***** SOURCE DATA *****

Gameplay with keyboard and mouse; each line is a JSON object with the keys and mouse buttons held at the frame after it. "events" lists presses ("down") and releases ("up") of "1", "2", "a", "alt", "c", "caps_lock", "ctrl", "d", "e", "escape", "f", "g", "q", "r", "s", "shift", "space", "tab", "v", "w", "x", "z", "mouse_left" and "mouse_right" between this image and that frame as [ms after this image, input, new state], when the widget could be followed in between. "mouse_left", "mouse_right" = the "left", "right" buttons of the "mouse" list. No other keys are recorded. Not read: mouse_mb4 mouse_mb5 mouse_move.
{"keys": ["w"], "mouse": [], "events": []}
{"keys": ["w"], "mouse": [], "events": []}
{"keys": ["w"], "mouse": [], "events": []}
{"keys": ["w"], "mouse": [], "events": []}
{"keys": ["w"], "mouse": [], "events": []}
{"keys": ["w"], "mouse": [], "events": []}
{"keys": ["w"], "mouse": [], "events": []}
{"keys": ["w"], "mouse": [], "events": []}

*****

* [TASK BRIEF] A verbatim copy of every entry is needed.

* [EXERCISE ANSWER]
Gameplay with keyboard and mouse; each line is a JSON object with the keys and mouse buttons held at the frame after it. "events" lists presses ("down") and releases ("up") of "1", "2", "a", "alt", "c", "caps_lock", "ctrl", "d", "e", "escape", "f", "g", "q", "r", "s", "shift", "space", "tab", "v", "w", "x", "z", "mouse_left" and "mouse_right" between this image and that frame as [ms after this image, input, new state], when the widget could be followed in between. "mouse_left", "mouse_right" = the "left", "right" buttons of the "mouse" list. No other keys are recorded. Not read: mouse_mb4 mouse_mb5 mouse_move.
{"keys": ["w"], "mouse": [], "events": []}
{"keys": ["w"], "mouse": [], "events": []}
{"keys": ["w"], "mouse": [], "events": []}
{"keys": ["w"], "mouse": [], "events": []}
{"keys": ["w"], "mouse": [], "events": []}
{"keys": ["w"], "mouse": [], "events": []}
{"keys": ["w"], "mouse": [], "events": []}
{"keys": ["w"], "mouse": [], "events": []}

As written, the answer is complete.